I also finished my rads yesterday and I am very thankful.  My aureola and nipple are much darker (and look larger?) than the other breast and the pores on my radiated breas look like dark dots....very itchy and quite tender.  I am finding the fatigue surprisingly more intense than I expected and if I don't have a nap in the afternoon, I am a mess.  I was able to extend my work leave because of this and will have the next month or so recuperating which the Rad Dr and staff highly recommended.

I'm glad that no one will be drawing on my chest anymore...for some reason that really bugged me.

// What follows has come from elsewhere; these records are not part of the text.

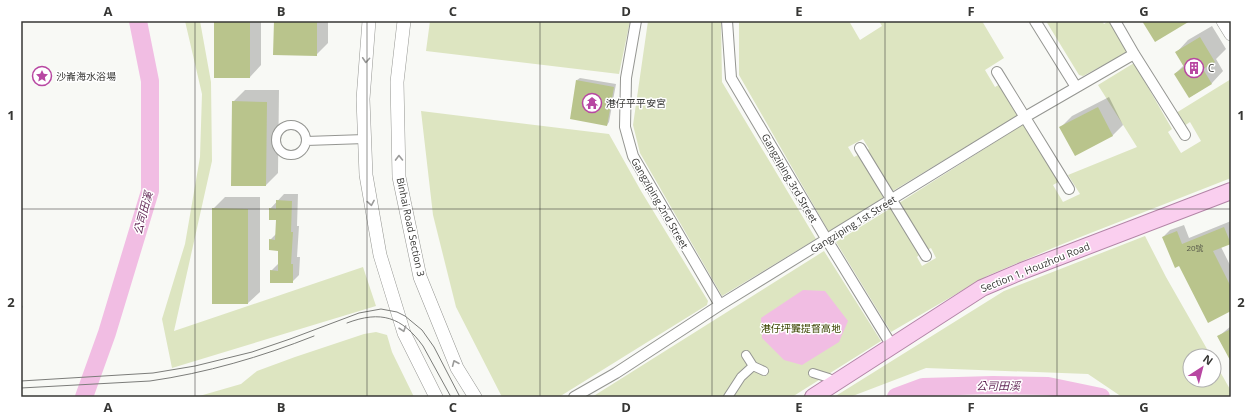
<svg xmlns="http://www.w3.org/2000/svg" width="1252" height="418" viewBox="0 0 1252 418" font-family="'Open Sans','Noto Sans TC',sans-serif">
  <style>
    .green { fill: #dde5c1 }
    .water { fill: #f1bde3 }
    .shadow { fill: #0003 }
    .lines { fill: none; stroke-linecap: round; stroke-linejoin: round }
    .river { stroke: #f1bde3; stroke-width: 18 }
    .building { fill: #b9c48c }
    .pedestrian-casing { stroke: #959692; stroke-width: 10 }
    .minor-casing { stroke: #959692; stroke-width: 12 }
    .tertiary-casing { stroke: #959692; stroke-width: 14 }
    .primary-casing { stroke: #b385a7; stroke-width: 18 }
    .pedestrian { stroke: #fff; stroke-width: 8 }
    .minor { stroke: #fff; stroke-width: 10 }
    .tertiary { stroke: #fff; stroke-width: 13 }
    .primary { stroke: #facfef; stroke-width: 16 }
    .tram { stroke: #7c7d7a; stroke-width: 1 }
    .oneway { stroke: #9b9b9a }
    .grid { fill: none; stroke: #373735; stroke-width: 1; stroke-opacity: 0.55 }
    .labels { text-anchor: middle; stroke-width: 3; stroke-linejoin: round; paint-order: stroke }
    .number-label { font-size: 8px; fill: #585a4b }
    .poi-label { font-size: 10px; fill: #373735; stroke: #fff; text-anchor: start }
    .street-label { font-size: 10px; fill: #373735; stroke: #fff }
    .park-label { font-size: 10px; fill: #3b4400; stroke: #fff }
    .water-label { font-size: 11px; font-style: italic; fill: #622756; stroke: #fff }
    .neatline { fill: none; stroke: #373735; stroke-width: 1.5 }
    .grid-label { font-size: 13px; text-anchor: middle; font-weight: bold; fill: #373735 }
  </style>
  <rect width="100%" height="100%" fill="#f8f9f5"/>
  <!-- green -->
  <path class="green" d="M185 21H200L211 82 212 161 174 331 363 267 376 306 172 368 162 319 185 244 200 157 202 94Z
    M430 21H630L619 74 426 51Z
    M648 21H721L722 82 816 239 722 296 640 153 633 125Z
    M739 21H849L860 40 882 26 879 21H982L1004 58 985 70 995 87 1000 84 1019 115 891 192 866 151 869 149 863 139 848 147 854 157 858 155 884 197 829 232 739 75Z
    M1046 21H1102L1104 24 1109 21 1127 50 1126 53 1083 76 1079 75Z
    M1134 63 1172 129 1168 132 1181 153 1201 141 1190 122 1184 126 1176 113 1231 79V178L1060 245 987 276 891 332 836 242 891 208 919 255 917 257 922 266 936 258 931 248 927 250 899 203 1025 123 1060 181 1053 185 1063 202 1080 194 1068 175 1137 147 1098 85Z
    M421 111 609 134 641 191 708 301 707 305 559 397H502L456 307 433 215Z
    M1145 236 1166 277 1211 356H1190V380H1214V361L1231 391V397H1122L1088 374 926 368 850 397H834L1004 291Z
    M824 251 881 341 792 397H592Z
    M376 332 387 335 392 352 414 397H196L241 384 257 371 295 357 364 334Z"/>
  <!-- water -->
  <path class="water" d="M803 290 825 291 848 321 839 342 802 365 784 360 762 338 761 318Z"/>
  <!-- shadow -->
  <path class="shadow" d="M215 21H261V65L250 77Z
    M275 21H328V43L316 55Z
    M1212 26 1226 49 1216 59 1223 71 1212 83 1190 97 1175 74 1184 65 1177 52 1188 40Z
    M580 78 616 84 609 122 607 125 577 80Z
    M245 90H279L278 173 266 185 233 102Z
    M1109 97 1123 125 1112 136 1061 127 1072 116Z
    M284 194H298L297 226H299L297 257H300L299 275 292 282 271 271 279 263 280 250 270 240 277 233V219L270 209Z
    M225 197H260V292L248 303 213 209Z
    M1231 221V242L1221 247 1231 267V310L1180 265 1163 237 1170 230 1184 225 1189 238Z
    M21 305 23 306 21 312Z
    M1231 326V360L1218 337Z"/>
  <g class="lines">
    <!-- river -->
    <path class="river" d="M84 397 107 333 150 191V81L138 21
      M896 397 923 387 993 385 1048 386 1101 397"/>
  </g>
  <!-- building -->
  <path class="building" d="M214 21H250V78H214Z
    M274 21H317V56L273 55Z
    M1142 21H1190L1155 42Z
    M1200 37 1215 62 1203 69 1212 84 1189 98 1174 74 1184 67 1175 52Z
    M576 80 614 87 607 126 570 119Z
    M232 101 267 102 266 186H231Z
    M1098 107 1113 136 1075 156 1059 127Z
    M276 200 292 201 291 232H293L291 264H293V283H270V270L278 271V251L269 250V239L275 240 276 220H269V208L276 209Z
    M212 208 248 209V304H212Z
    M1224 227 1231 244 1213 251 1231 287V311L1208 323 1179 266 1175 268 1162 237 1177 231 1182 244Z
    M1231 329V362L1217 336Z"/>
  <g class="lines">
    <!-- pedestrian casing -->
    <g class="pedestrian-casing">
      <path id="pedestrian" d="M276 140a15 15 0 1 1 30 0a15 15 0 1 1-30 0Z
        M306 141 365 139
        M753 366 764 371
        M813 373 829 378
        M728 397 741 377 753 366 746 355"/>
    </g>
    <!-- minor casing -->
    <g class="minor-casing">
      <path id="minor" d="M636 21 626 78 625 127 633 156 720 305
        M727 21 731 78 827 240 892 346
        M1035 21 1076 87
        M1115 21 1134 54 1185 135
        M997 72 1069 189
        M860 148 926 256
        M574 397 616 373 720 305 1025 117 1134 54"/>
    </g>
    <!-- tertiary casing -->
    <g class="tertiary-casing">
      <path id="tertiary" d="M369 21 363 99 366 175 380 255 404 333 436 397
        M404 21 397 82 399 177 420 277 457 368 475 397
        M1223 21 1231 34"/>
    </g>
    <!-- primary casing -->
    <g class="primary-casing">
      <path id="primary" d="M813 397 982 288 1022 271 1231 191"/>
    </g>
    <!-- pedestrian -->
    <use href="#pedestrian" class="pedestrian"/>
    <!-- minor -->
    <use href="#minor" class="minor"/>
    <!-- tertiary -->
    <use href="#tertiary" class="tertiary"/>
    <!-- primary -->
    <use href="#primary" class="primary"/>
    <!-- tram -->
    <path class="tram" d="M347 323C381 310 402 317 423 346L451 397
      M21 381 153 373 195 366 252 352 290 339 359 313 381 309 397 312 405 316 422 330 434 347 460 397
      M21 388 150 381C206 373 261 357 314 336"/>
  </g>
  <!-- one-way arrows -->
  <defs><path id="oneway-chevron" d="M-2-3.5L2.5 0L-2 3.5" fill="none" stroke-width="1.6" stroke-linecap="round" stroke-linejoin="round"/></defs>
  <g class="oneway">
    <use href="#oneway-chevron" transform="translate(366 60) rotate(94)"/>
    <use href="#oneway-chevron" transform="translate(399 158) rotate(-91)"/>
    <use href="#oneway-chevron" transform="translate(371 203) rotate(80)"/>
    <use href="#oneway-chevron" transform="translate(403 329) rotate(71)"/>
    <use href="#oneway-chevron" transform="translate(455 363) rotate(-113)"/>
  </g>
  <!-- grid -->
  <path class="grid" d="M195 21V397M367 21V397M540 21V397M712 21V397M885 21V397M1057 21V397M21 209H1231"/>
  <!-- icons -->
  <defs>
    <g id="building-ring" transform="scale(1)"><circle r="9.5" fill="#fff" stroke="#b847a2" stroke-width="1.5"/><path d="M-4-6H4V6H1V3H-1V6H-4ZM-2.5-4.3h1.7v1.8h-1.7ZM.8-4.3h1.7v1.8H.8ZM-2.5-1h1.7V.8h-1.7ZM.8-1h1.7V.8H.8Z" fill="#b847a2"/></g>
    <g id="sight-ring" transform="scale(1)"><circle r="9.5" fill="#fff" stroke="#b847a2" stroke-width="1.5"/><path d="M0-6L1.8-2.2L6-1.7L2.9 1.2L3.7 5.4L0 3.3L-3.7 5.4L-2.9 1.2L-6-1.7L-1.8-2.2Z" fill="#b847a2"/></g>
    <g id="temple-ring" transform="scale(1)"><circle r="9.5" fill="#fff" stroke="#b847a2" stroke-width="1.5"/><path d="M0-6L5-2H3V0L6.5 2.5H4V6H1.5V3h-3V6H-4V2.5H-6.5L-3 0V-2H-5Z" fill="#b847a2"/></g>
  </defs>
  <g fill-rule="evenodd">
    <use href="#building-ring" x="1194" y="68"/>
    <use href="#sight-ring" x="42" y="76"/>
    <use href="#temple-ring" x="592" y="103"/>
  </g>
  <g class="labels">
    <!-- number labels -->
    <g class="number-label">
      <text x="1195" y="251">20號</text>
    </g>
    <!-- poi labels -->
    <g class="poi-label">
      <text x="1208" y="72">C</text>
      <text x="56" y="80">沙崙海水浴場</text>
      <text x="606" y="107">港仔平平安宮</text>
    </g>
    <!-- street labels -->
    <g class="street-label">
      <text transform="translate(790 178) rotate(60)" y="4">Gangziping 3rd Street</text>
      <text transform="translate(660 203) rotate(60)" y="4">Gangziping 2nd Street</text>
      <text transform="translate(853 224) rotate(-32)" y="4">Gangziping 1st Street</text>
      <text transform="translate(411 227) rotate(78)" y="4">Binhai Road Section 3</text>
      <text transform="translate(1035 267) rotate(-22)" y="4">Section 1, Houzhou Road</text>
    </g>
    <!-- park labels -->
    <g class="park-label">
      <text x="801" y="332">港仔坪龔提督高地</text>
    </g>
    <!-- water labels -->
    <g class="water-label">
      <text transform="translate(143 213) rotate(-75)" y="4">公司田溪</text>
      <text x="998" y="390">公司田溪</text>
    </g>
  </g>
  <!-- border -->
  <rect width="1252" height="418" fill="none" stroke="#ffffff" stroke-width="44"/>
  <!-- north arrow -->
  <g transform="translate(1202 368) rotate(36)"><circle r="19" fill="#ffffff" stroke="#afafae"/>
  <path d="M0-3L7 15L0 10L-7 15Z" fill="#b847a2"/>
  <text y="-6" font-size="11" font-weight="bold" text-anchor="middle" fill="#373735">N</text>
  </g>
  <rect x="22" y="22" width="1208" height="374" class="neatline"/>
  <g class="grid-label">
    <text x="108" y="16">A</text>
    <text x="281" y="16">B</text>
    <text x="453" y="16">C</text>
    <text x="626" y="16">D</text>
    <text x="799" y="16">E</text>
    <text x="971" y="16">F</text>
    <text x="1144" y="16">G</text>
    <text x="11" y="120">1</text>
    <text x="1241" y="120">1</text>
    <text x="11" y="307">2</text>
    <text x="1241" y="307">2</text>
    <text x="108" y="412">A</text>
    <text x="281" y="412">B</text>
    <text x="453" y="412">C</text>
    <text x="626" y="412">D</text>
    <text x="799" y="412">E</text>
    <text x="971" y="412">F</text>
    <text x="1144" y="412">G</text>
  </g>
</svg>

I also developed the purple skin under the armpit. After radiation the nurses now put a dressing of thick lubricant and gauze under the arm. Still trying to figure out how to keep it in place so I can move my arm. We did not use the bolus today. (yes it is suppose to trick the radiation into thinking it is skin so the full force of the rays are applied to the skin) I have one more rad tomorrow without the bolus and then 12 boosts for a total of  38 treatments. I was told the skin is usually about a week to 10 days behind reacting to the radiation which is why it continues to get red when we are done.

I am having trouble with my medical leave. Well not the leave exactly but they want to cut off my medical benefits. I could pay the COBRA but that is twice as much as my income. Don't know how they figure you can still pay your bills! Will have to go back to work with only a week break after rad. Am not looking forward to it but what can you do.